The program comes as Canmore grapples with an acute housing crisis. Roughly 25 percent of homes in town are not occupied by full-time residents, and the vacancy rate sits at only 0.9 percent. The concern is that when large numbers of homes are used part-time or sit empty, the community loses housing for local workers, families, and retirees.
The Livability Tax is designed to encourage long-term occupancy and generate revenue to fund new affordable housing projects. In Canmore, this often means what the town calls non-market housing, which refers to homes priced below market rates and reserved for full-time residents who work in the community. These include developments managed by Canmore Community Housing, a town-owned non-profit that offers ownership or rental units to locals earning moderate incomes who would otherwise be priced out of the private market.
The Numbers
Town council initially estimated the program would generate about $12 million annually for 2025 and 2026. After the first round of declarations, that figure was revised to about $10.3 million. The 0.4 percent tax rate is seen as modest compared to other cities. In Vancouver and Toronto, vacant home taxes have reached as high as 3 percent of a property’s assessed value.
The Debate
While the program is presented as a housing-affordability tool, not everyone agrees it will solve the problem. Local officials argue it is a necessary intervention to preserve community vitality. Mayor Sean Krausert has said Canmore’s housing crunch is an existential threat to the town’s sustainability.

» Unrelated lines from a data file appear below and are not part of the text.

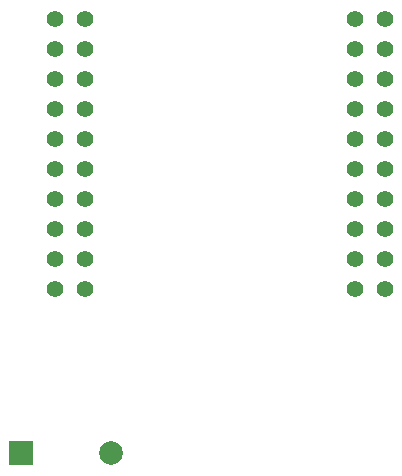
<source format=gbs>
%TF.GenerationSoftware,KiCad,Pcbnew,(5.1.9-0-10_14)*%
%TF.CreationDate,2021-02-20T18:52:58-05:00*%
%TF.ProjectId,beep_prototype,62656570-5f70-4726-9f74-6f747970652e,rev?*%
%TF.SameCoordinates,Original*%
%TF.FileFunction,Soldermask,Bot*%
%TF.FilePolarity,Negative*%
%FSLAX46Y46*%
G04 Gerber Fmt 4.6, Leading zero omitted, Abs format (unit mm)*
G04 Created by KiCad (PCBNEW (5.1.9-0-10_14)) date 2021-02-20 18:52:58*
%MOMM*%
%LPD*%
G01*
G04 APERTURE LIST*
%ADD10C,1.400000*%
%ADD11C,2.000000*%
%ADD12R,2.000000X2.000000*%
G04 APERTURE END LIST*
D10*
%TO.C,ESP32 DI Mini*%
X132355000Y-85225000D03*
X129815000Y-85225000D03*
X129815000Y-87765000D03*
X132355000Y-87765000D03*
X129815000Y-90305000D03*
X132355000Y-90305000D03*
X129815000Y-92845000D03*
X132355000Y-92845000D03*
X129815000Y-95385000D03*
X132355000Y-95385000D03*
X129815000Y-97925000D03*
X132355000Y-97925000D03*
X129815000Y-100465000D03*
X132355000Y-100465000D03*
X129815000Y-103005000D03*
X132355000Y-103005000D03*
X129815000Y-105545000D03*
X132355000Y-105545000D03*
X129815000Y-108085000D03*
X132355000Y-108085000D03*
X155215000Y-85225000D03*
X157755000Y-85225000D03*
X155215000Y-87765000D03*
X157755000Y-87765000D03*
X155215000Y-90305000D03*
X157755000Y-90305000D03*
X155215000Y-92845000D03*
X157755000Y-92845000D03*
X155215000Y-95385000D03*
X157755000Y-95385000D03*
X155215000Y-97925000D03*
X157755000Y-97925000D03*
X155215000Y-100465000D03*
X157755000Y-100465000D03*
X155215000Y-103005000D03*
X157755000Y-103005000D03*
X155215000Y-105545000D03*
X157755000Y-105545000D03*
X155215000Y-108085000D03*
X157755000Y-108085000D03*
%TD*%
D11*
%TO.C,BZ1*%
X134600000Y-121920000D03*
D12*
X127000000Y-121920000D03*
%TD*%
M02*

</source>
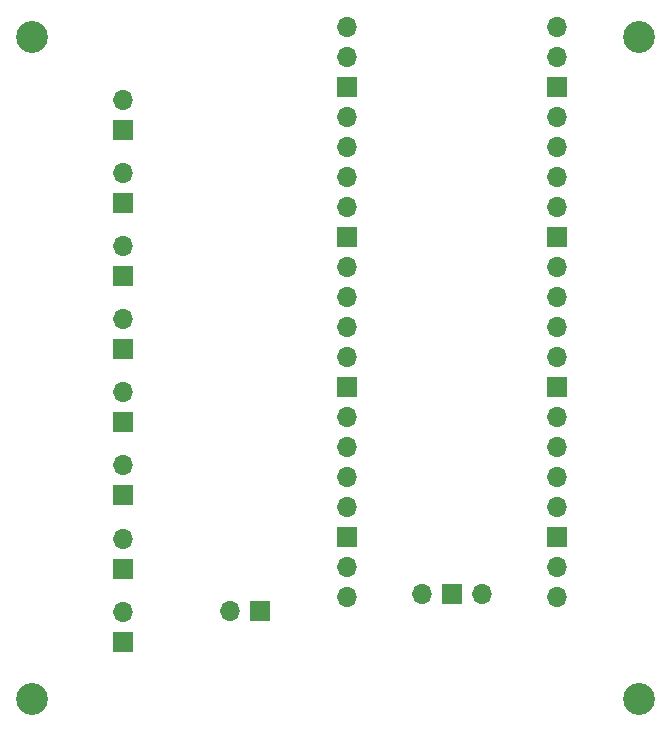
<source format=gbr>
%TF.GenerationSoftware,KiCad,Pcbnew,(6.0.7)*%
%TF.CreationDate,2023-03-24T10:01:01+01:00*%
%TF.ProjectId,PicoWS2812,5069636f-5753-4323-9831-322e6b696361,rev?*%
%TF.SameCoordinates,Original*%
%TF.FileFunction,Soldermask,Bot*%
%TF.FilePolarity,Negative*%
%FSLAX46Y46*%
G04 Gerber Fmt 4.6, Leading zero omitted, Abs format (unit mm)*
G04 Created by KiCad (PCBNEW (6.0.7)) date 2023-03-24 10:01:01*
%MOMM*%
%LPD*%
G01*
G04 APERTURE LIST*
%ADD10R,1.700000X1.700000*%
%ADD11O,1.700000X1.700000*%
%ADD12C,2.700000*%
G04 APERTURE END LIST*
D10*
%TO.C,J3*%
X103300000Y-95200000D03*
D11*
X103300000Y-92660000D03*
%TD*%
D12*
%TO.C,H3*%
X147000000Y-75000000D03*
%TD*%
D10*
%TO.C,J7*%
X103300000Y-120000000D03*
D11*
X103300000Y-117460000D03*
%TD*%
D10*
%TO.C,J2*%
X103300000Y-89000000D03*
D11*
X103300000Y-86460000D03*
%TD*%
D12*
%TO.C,H4*%
X147000000Y-131000000D03*
%TD*%
%TO.C,H1*%
X95600000Y-75000000D03*
%TD*%
D10*
%TO.C,J5*%
X103300000Y-107600000D03*
D11*
X103300000Y-105060000D03*
%TD*%
D10*
%TO.C,J9*%
X114900000Y-123600000D03*
D11*
X112360000Y-123600000D03*
%TD*%
%TO.C,U2*%
X122310000Y-74125000D03*
X122310000Y-76665000D03*
D10*
X122310000Y-79205000D03*
D11*
X122310000Y-81745000D03*
X122310000Y-84285000D03*
X122310000Y-86825000D03*
X122310000Y-89365000D03*
D10*
X122310000Y-91905000D03*
D11*
X122310000Y-94445000D03*
X122310000Y-96985000D03*
X122310000Y-99525000D03*
X122310000Y-102065000D03*
D10*
X122310000Y-104605000D03*
D11*
X122310000Y-107145000D03*
X122310000Y-109685000D03*
X122310000Y-112225000D03*
X122310000Y-114765000D03*
D10*
X122310000Y-117305000D03*
D11*
X122310000Y-119845000D03*
X122310000Y-122385000D03*
X140090000Y-122385000D03*
X140090000Y-119845000D03*
D10*
X140090000Y-117305000D03*
D11*
X140090000Y-114765000D03*
X140090000Y-112225000D03*
X140090000Y-109685000D03*
X140090000Y-107145000D03*
D10*
X140090000Y-104605000D03*
D11*
X140090000Y-102065000D03*
X140090000Y-99525000D03*
X140090000Y-96985000D03*
X140090000Y-94445000D03*
D10*
X140090000Y-91905000D03*
D11*
X140090000Y-89365000D03*
X140090000Y-86825000D03*
X140090000Y-84285000D03*
X140090000Y-81745000D03*
D10*
X140090000Y-79205000D03*
D11*
X140090000Y-76665000D03*
X140090000Y-74125000D03*
X128660000Y-122155000D03*
D10*
X131200000Y-122155000D03*
D11*
X133740000Y-122155000D03*
%TD*%
D10*
%TO.C,J1*%
X103325000Y-82825000D03*
D11*
X103325000Y-80285000D03*
%TD*%
D10*
%TO.C,J6*%
X103300000Y-113800000D03*
D11*
X103300000Y-111260000D03*
%TD*%
D12*
%TO.C,H2*%
X95600000Y-131000000D03*
%TD*%
D10*
%TO.C,J8*%
X103300000Y-126200000D03*
D11*
X103300000Y-123660000D03*
%TD*%
D10*
%TO.C,J4*%
X103300000Y-101400000D03*
D11*
X103300000Y-98860000D03*
%TD*%
M02*

</source>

Critics, including second-home owners and some real estate groups, argue the tax unfairly penalizes people who contribute to the local economy but don’t live there full time. Others say it will do little to address the deeper issue of limited housing supply and high construction costs.
The program has already faced legal scrutiny. A ruling from the Court of King’s Bench confirmed the bylaw was valid under provincial legislation, though tax collection was delayed until the 2026 tax year due to administrative concerns.
What Homeowners Need To Know
Property owners will receive a letter with a tax roll number and access code to complete their declaration online.
The declaration must be completed by December 31, 2025. Properties without a declaration will automatically be taxed at the higher non-primary rate.
Renting your property to a full-time resident who uses it as their primary home still qualifies you for the lower rate.
If you spend only part of the year in Canmore, you’ll likely fall into the higher-tax category unless you meet the occupancy rules.
Homes classified as “tourist homes” do not qualify for the lower tax rate (these are properties approved for short-term rentals, such as Airbnb or VRBO, and treated as part of the tourism market rather than residential housing).
Will It Work?
The Livability Tax is part of a broader housing strategy that includes limiting short-term rentals, encouraging long-term occupancy, and creating a steady source of funding for affordable housing. The town hopes to add around 2,000 new non-market homes by 2031. With a new four-year council mandate following the October 20 election, led by a mayor who campaigned on this approach, time will tell whether the Livability Tax delivers on its promise to make Canmore more livable for full-time residents.
Bottom Line
If you own property in Canmore, this year matters. December 31, 2025, is the deadline. Declare your property status or be prepared for a higher tax bill that could total thousands of dollars. The message from the town is clear: the cost of not acting is going up.